## THE PROBLEM
Please retype the records below exactly, omitting any images.

▼▼▼

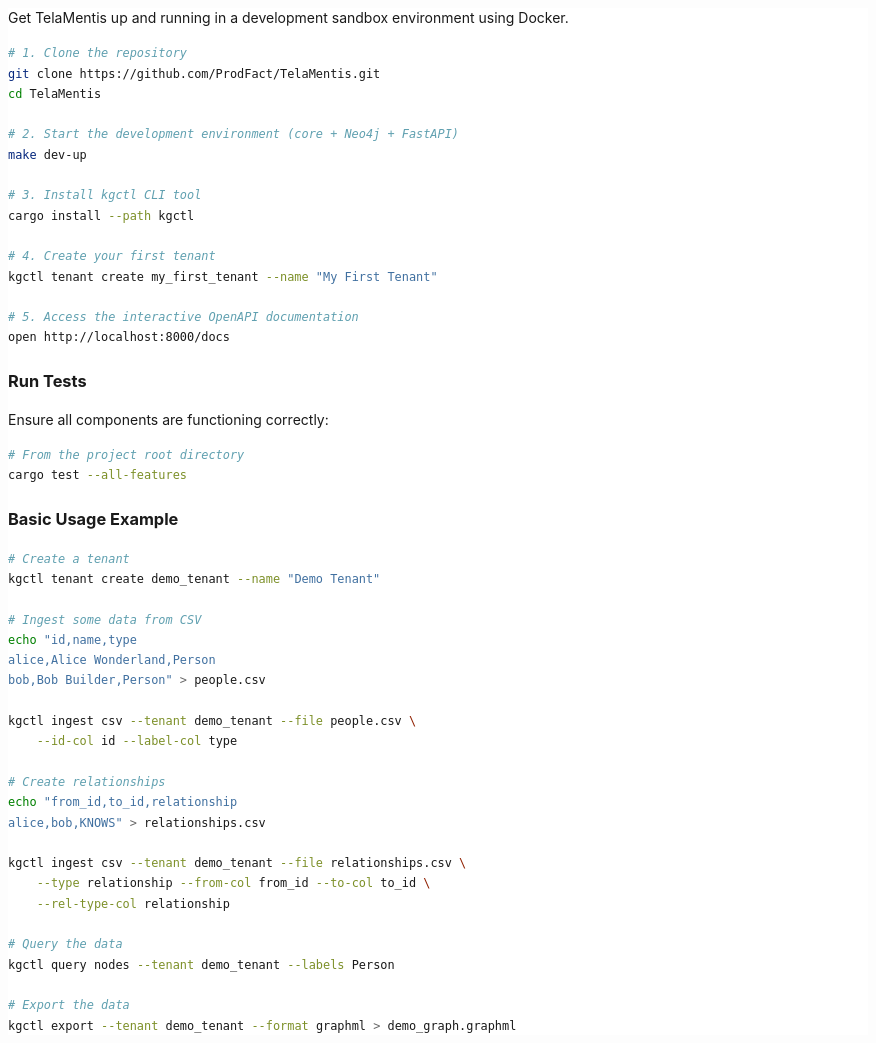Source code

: Get TelaMentis up and running in a development sandbox environment using Docker.

```bash
# 1. Clone the repository
git clone https://github.com/ProdFact/TelaMentis.git
cd TelaMentis

# 2. Start the development environment (core + Neo4j + FastAPI)
make dev-up

# 3. Install kgctl CLI tool
cargo install --path kgctl

# 4. Create your first tenant
kgctl tenant create my_first_tenant --name "My First Tenant"

# 5. Access the interactive OpenAPI documentation
open http://localhost:8000/docs
```

### Run Tests

Ensure all components are functioning correctly:

```bash
# From the project root directory
cargo test --all-features
```

### Basic Usage Example

```bash
# Create a tenant
kgctl tenant create demo_tenant --name "Demo Tenant"

# Ingest some data from CSV
echo "id,name,type
alice,Alice Wonderland,Person
bob,Bob Builder,Person" > people.csv

kgctl ingest csv --tenant demo_tenant --file people.csv \
    --id-col id --label-col type

# Create relationships
echo "from_id,to_id,relationship
alice,bob,KNOWS" > relationships.csv

kgctl ingest csv --tenant demo_tenant --file relationships.csv \
    --type relationship --from-col from_id --to-col to_id \
    --rel-type-col relationship

# Query the data
kgctl query nodes --tenant demo_tenant --labels Person

# Export the data
kgctl export --tenant demo_tenant --format graphml > demo_graph.graphml
```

▲▲▲

## WORKED SOLUTION
Source code

: Get TelaMentis up and running in a development sandbox environment using Docker.

```bash
# 1. Clone the repository
git clone https://github.com/ProdFact/TelaMentis.git
cd TelaMentis

# 2. Start the development environment (core + Neo4j + FastAPI)
make dev-up

# 3. Install kgctl CLI tool
cargo install --path kgctl

# 4. Create your first tenant
kgctl tenant create my_first_tenant --name "My First Tenant"

# 5. Access the interactive OpenAPI documentation
open http://localhost:8000/docs
```

### Run Tests

Ensure all components are functioning correctly:

```bash
# From the project root directory
cargo test --all-features
```

### Basic Usage Example

```bash
# Create a tenant
kgctl tenant create demo_tenant --name "Demo Tenant"

# Ingest some data from CSV
echo "id,name,type
alice,Alice Wonderland,Person
bob,Bob Builder,Person" > people.csv

kgctl ingest csv --tenant demo_tenant --file people.csv \
    --id-col id --label-col type

# Create relationships
echo "from_id,to_id,relationship
alice,bob,KNOWS" > relationships.csv

kgctl ingest csv --tenant demo_tenant --file relationships.csv \
    --type relationship --from-col from_id --to-col to_id \
    --rel-type-col relationship

# Query the data
kgctl query nodes --tenant demo_tenant --labels Person

# Export the data
kgctl export --tenant demo_tenant --format graphml > demo_graph.graphml
```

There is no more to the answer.